The late Brett Whiteley was an amazing artist. He was the multi-award winner of the Archibald, Sulman and Wynne Prizes. He was a trailblazer and his legacy and influence continues to this day. His love affair with fellow artist Wendy Whiteley was legendary. She was his goddess, model, muse, wife and eventual enemy.

This production is created, directed and designed by Kim Carpenter (Monkey…Journey To The West). It is obvious that this is a passion project for the founder of the Theatre Of Image visual theatre company. Carpenter is an accomplished designer so it is unsurprising that this work has a sumptuous visual aspect to it. The set looks exactly like an artist’s studio and a large ladder to the right of the stage acts as a symbolic piece.

This production boasts three dancers: Naomi Hibberd, Robbie Curtis and Dean Elliott. They are choreographed by Lucas Jervies and their movements are used to great effect to evoke the poses that inspired Whiteley’s works. Their movements are so fluid and eye-popping. It is easy to see how an artist would appreciate capturing this form and beauty in all its finery.

Brett & Wendy doesn’t fit into a neat and tidy box. Instead it is messy and complex. While this means it captures the essence of Whiteley’s complex human spirit, it can make for uneven viewing at times. It can be hard for the audience to keep up with things when they have to negotiate: both young and old versions of the Whiteleys performing the story together one moment and some historical context in another. This is as well as: videos, projections of Whiteley’s artworks, a percussive soundtrack by Peter Kennard, some clips from songs by Nina Simone and Bob Dylan, and those aforementioned dancers. Confused? It sometimes feels like being lost in a whirlwind.

This Brett Whiteley story begins with his teenage years spent in Sydney. Elliott plays a young Brett living with his mother (Olivia Brown). This earlier, anarchic streak carries him into adulthood when he meets his match in Wendy (Leeanna Walsman (Wentworth)) and forges a charmed life and a creative career. Brett senior (Paul Gleeson (Home & Away) has a colourful adulthood filled with highs and lows. There are moments where Whiteley is the poster boy of the contemporary art scene and some fun times spent at the infamous Chelsea Hotel. There is also the backlash over his sprawling “American Dream” artwork and his addiction to heroin before his premature death at age 53.

While Carpenter and company should be applauded for tackling so much in this piece, you can’t help but shake the feeling that this is his “American Dream.” Carpenter has taken on a bit too much here. The fact is that Whiteley is so magnetic and fascinating you could write several shows about him and still only scratch the surface.

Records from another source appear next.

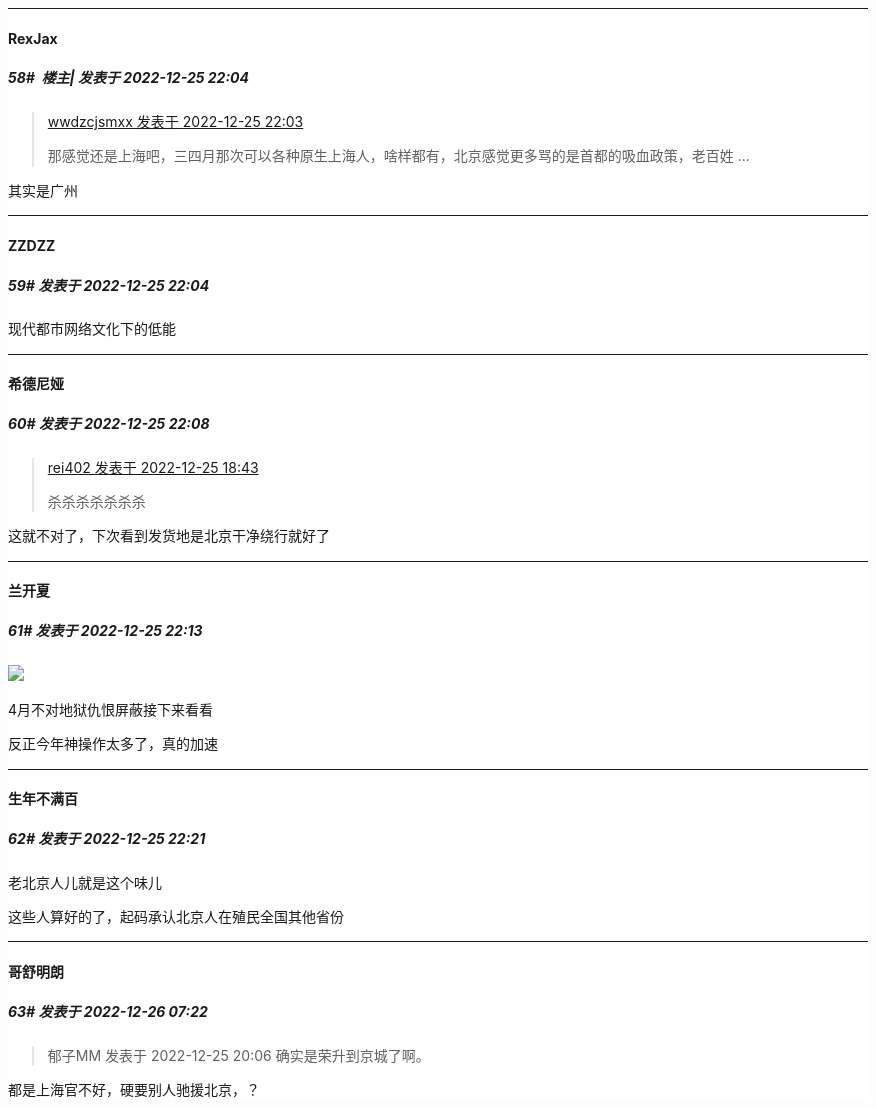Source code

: *****

####  RexJax  
##### 58#         楼主| 发表于 2022-12-25 22:04

<blockquote><a href="httphttps://bbs.saraba1st.com/2b/forum.php?mod=redirect&amp;goto=findpost&amp;pid=59088277&amp;ptid=2111873" target="_blank">wwdzcjsmxx 发表于 2022-12-25 22:03</a>

那感觉还是上海吧，三四月那次可以各种原生上海人，啥样都有，北京感觉更多骂的是首都的吸血政策，老百姓 ...</blockquote>
其实是广州

*****

####  ZZDZZ  
##### 59#       发表于 2022-12-25 22:04

现代都市网络文化下的低能

*****

####  希德尼娅  
##### 60#       发表于 2022-12-25 22:08

<blockquote><a href="httphttps://bbs.saraba1st.com/2b/forum.php?mod=redirect&amp;goto=findpost&amp;pid=59085344&amp;ptid=2111873" target="_blank">rei402 发表于 2022-12-25 18:43</a>

杀杀杀杀杀杀杀</blockquote>
这就不对了，下次看到发货地是北京干净绕行就好了



*****

####  兰开夏  
##### 61#       发表于 2022-12-25 22:13

<img src="https://static.saraba1st.com/image/smiley/face2017/067.png" referrerpolicy="no-referrer">

4月不对地狱仇恨屏蔽接下来看看

反正今年神操作太多了，真的加速

*****

####  生年不满百  
##### 62#       发表于 2022-12-25 22:21

老北京人儿就是这个味儿

这些人算好的了，起码承认北京人在殖民全国其他省份



*****

####  哥舒明朗  
##### 63#       发表于 2022-12-26 07:22

<blockquote>郁子MM 发表于 2022-12-25 20:06
确实是荣升到京城了啊。</blockquote>
都是上海官不好，硬要别人驰援北京，？

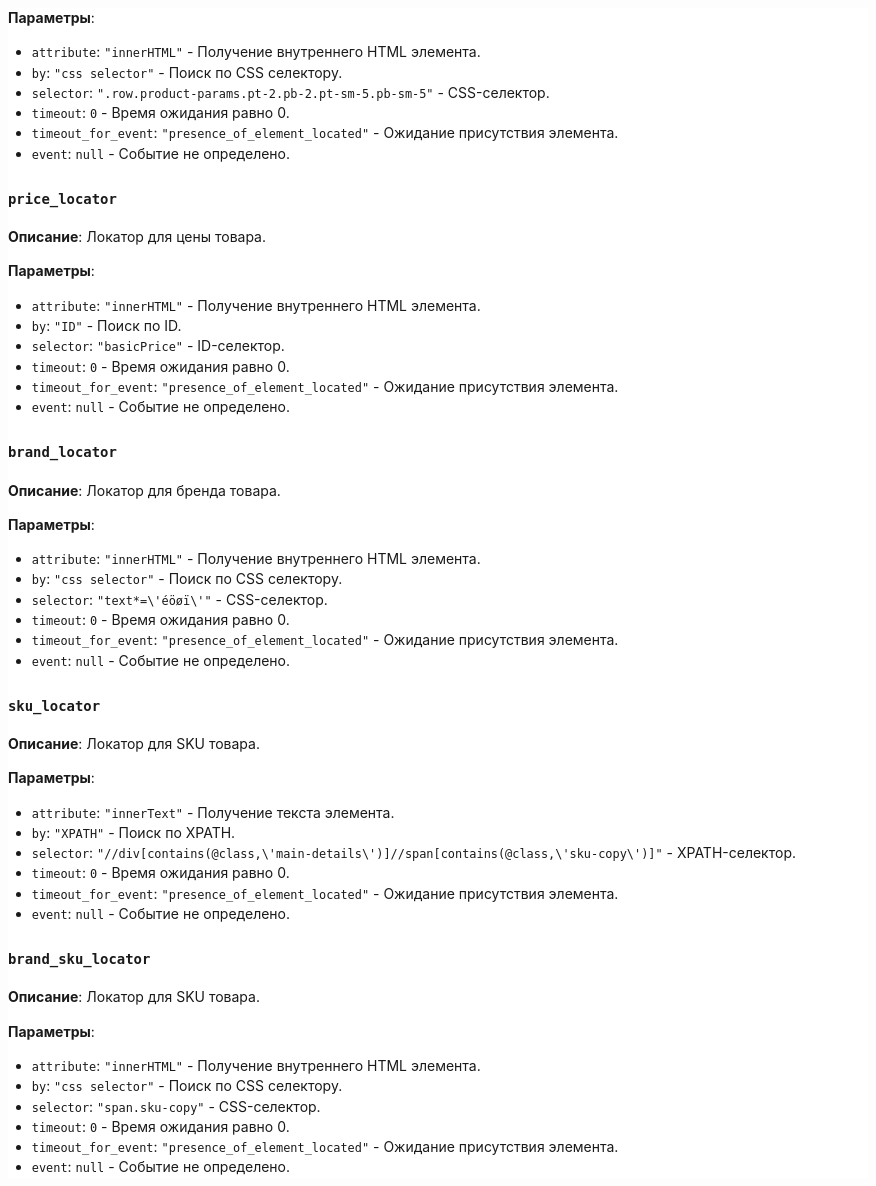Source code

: **Параметры**:
- `attribute`: `"innerHTML"` - Получение внутреннего HTML элемента.
- `by`: `"css selector"` - Поиск по CSS селектору.
- `selector`: `".row.product-params.pt-2.pb-2.pt-sm-5.pb-sm-5"` - CSS-селектор.
- `timeout`: `0` - Время ожидания равно 0.
- `timeout_for_event`: `"presence_of_element_located"` - Ожидание присутствия элемента.
- `event`: `null` - Событие не определено.

### `price_locator`

**Описание**: Локатор для цены товара.

**Параметры**:
- `attribute`: `"innerHTML"` - Получение внутреннего HTML элемента.
- `by`: `"ID"` - Поиск по ID.
- `selector`: `"basicPrice"` - ID-селектор.
- `timeout`: `0` - Время ожидания равно 0.
- `timeout_for_event`: `"presence_of_element_located"` - Ожидание присутствия элемента.
- `event`: `null` - Событие не определено.

### `brand_locator`

**Описание**: Локатор для бренда товара.

**Параметры**:
- `attribute`: `"innerHTML"` - Получение внутреннего HTML элемента.
- `by`: `"css selector"` - Поиск по CSS селектору.
- `selector`: `"text*=\'éöøï\'"` - CSS-селектор.
- `timeout`: `0` - Время ожидания равно 0.
- `timeout_for_event`: `"presence_of_element_located"` - Ожидание присутствия элемента.
- `event`: `null` - Событие не определено.

### `sku_locator`

**Описание**: Локатор для SKU товара.

**Параметры**:
- `attribute`: `"innerText"` - Получение текста элемента.
- `by`: `"XPATH"` - Поиск по XPATH.
- `selector`: `"//div[contains(@class,\'main-details\')]//span[contains(@class,\'sku-copy\')]"` - XPATH-селектор.
- `timeout`: `0` - Время ожидания равно 0.
- `timeout_for_event`: `"presence_of_element_located"` - Ожидание присутствия элемента.
- `event`: `null` - Событие не определено.

### `brand_sku_locator`

**Описание**: Локатор для SKU товара.

**Параметры**:
- `attribute`: `"innerHTML"` - Получение внутреннего HTML элемента.
- `by`: `"css selector"` - Поиск по CSS селектору.
- `selector`: `"span.sku-copy"` - CSS-селектор.
- `timeout`: `0` - Время ожидания равно 0.
- `timeout_for_event`: `"presence_of_element_located"` - Ожидание присутствия элемента.
- `event`: `null` - Событие не определено.
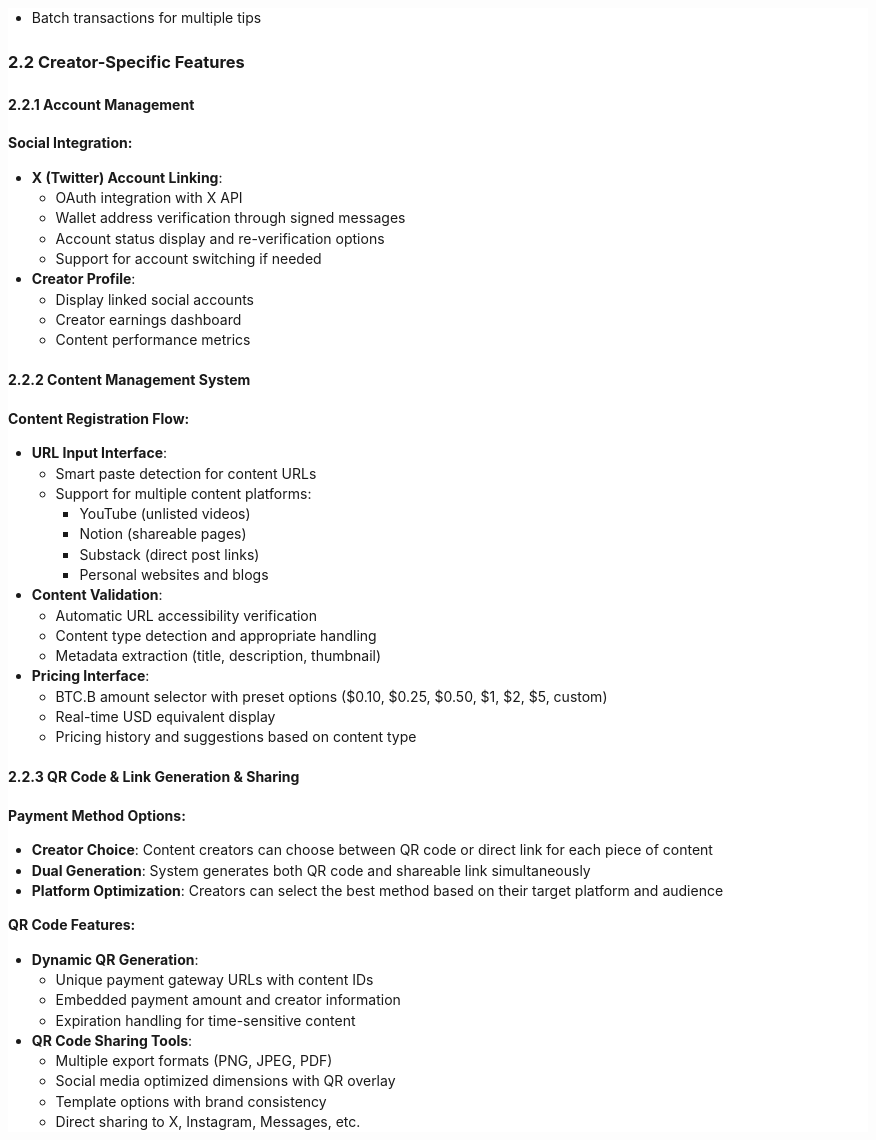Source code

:   - Batch transactions for multiple tips

### 2.2 Creator-Specific Features

#### 2.2.1 Account Management
**Social Integration:**
- **X (Twitter) Account Linking**:
  - OAuth integration with X API
  - Wallet address verification through signed messages
  - Account status display and re-verification options
  - Support for account switching if needed
- **Creator Profile**:
  - Display linked social accounts
  - Creator earnings dashboard
  - Content performance metrics

#### 2.2.2 Content Management System
**Content Registration Flow:**
- **URL Input Interface**:
  - Smart paste detection for content URLs
  - Support for multiple content platforms:
    - YouTube (unlisted videos)
    - Notion (shareable pages)
    - Substack (direct post links)
    - Personal websites and blogs
- **Content Validation**:
  - Automatic URL accessibility verification
  - Content type detection and appropriate handling
  - Metadata extraction (title, description, thumbnail)
- **Pricing Interface**:
  - BTC.B amount selector with preset options ($0.10, $0.25, $0.50, $1, $2, $5, custom)
  - Real-time USD equivalent display
  - Pricing history and suggestions based on content type

#### 2.2.3 QR Code & Link Generation & Sharing
**Payment Method Options:**
- **Creator Choice**: Content creators can choose between QR code or direct link for each piece of content
- **Dual Generation**: System generates both QR code and shareable link simultaneously
- **Platform Optimization**: Creators can select the best method based on their target platform and audience

**QR Code Features:**
- **Dynamic QR Generation**:
  - Unique payment gateway URLs with content IDs
  - Embedded payment amount and creator information
  - Expiration handling for time-sensitive content
- **QR Code Sharing Tools**:
  - Multiple export formats (PNG, JPEG, PDF)
  - Social media optimized dimensions with QR overlay
  - Template options with brand consistency
  - Direct sharing to X, Instagram, Messages, etc.

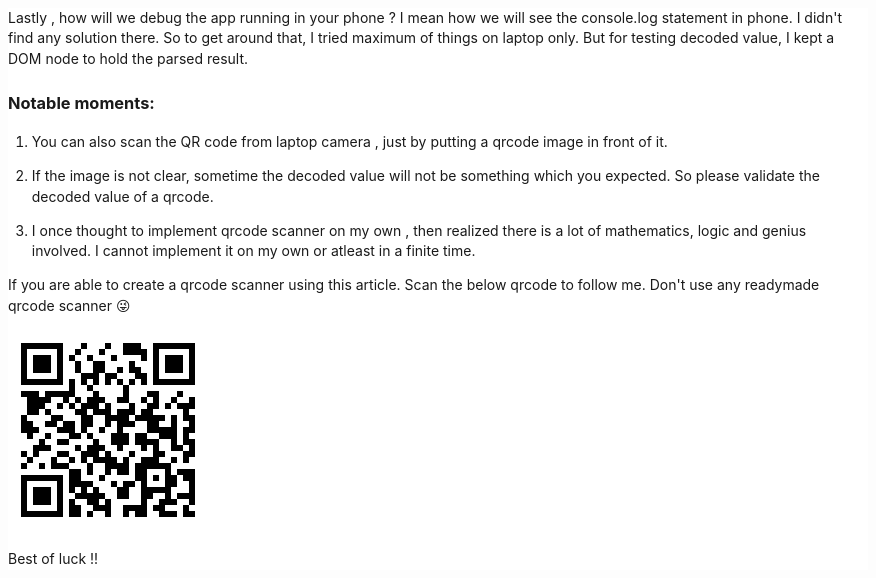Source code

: Lastly , how will we debug the app running in your phone ? I mean how we will see the console.log statement in phone. I didn't find any solution there. So to get around that, I tried  maximum of things on laptop only. But for testing decoded value, I kept a DOM node to hold the parsed result.

### Notable moments:

1. You can also scan the QR code from laptop camera , just by putting a qrcode image in front of it.

2. If the image is not clear, sometime the decoded value will not be something which you expected. So please validate the decoded value of a qrcode.

3. I once thought to implement qrcode scanner on my own , then realized there is a lot of mathematics, logic and genius involved. I cannot implement it on my own or atleast in a finite time.

If you are able to create a qrcode scanner using this article. Scan the below qrcode to follow me. Don't use any readymade qrcode scanner 😜

![qrcode-twitter](./twitter.png)

Best of luck !!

The Sunday matinee performance was plagued by a series of sound troubles. There were times when some of the actors were too low in the mix. There were other points where loud sound faults drowned out the other dialogue.

Walsman’s performance as Wendy was a sensitive and respectful one. But it was hard to connect with Gleeson’s performance as the adult Whiteley. Part of this could be on account of the fact that this larger than life character is at least in part unknowable – well, to the public anyway.

Brett & Wendy was a poetic show that promised a great art love story. It delivered a sensual and dramatic look at the overstuffed mind of an artist and his famous muse. Brett Whiteley was a restless soul in life and this piece certainly captures – for better or worse – this frenetic energy.

Photo credit: Fabian Astore.

The reviewer attended the matinee performance on 20 January.

Review score: three stars (out of five).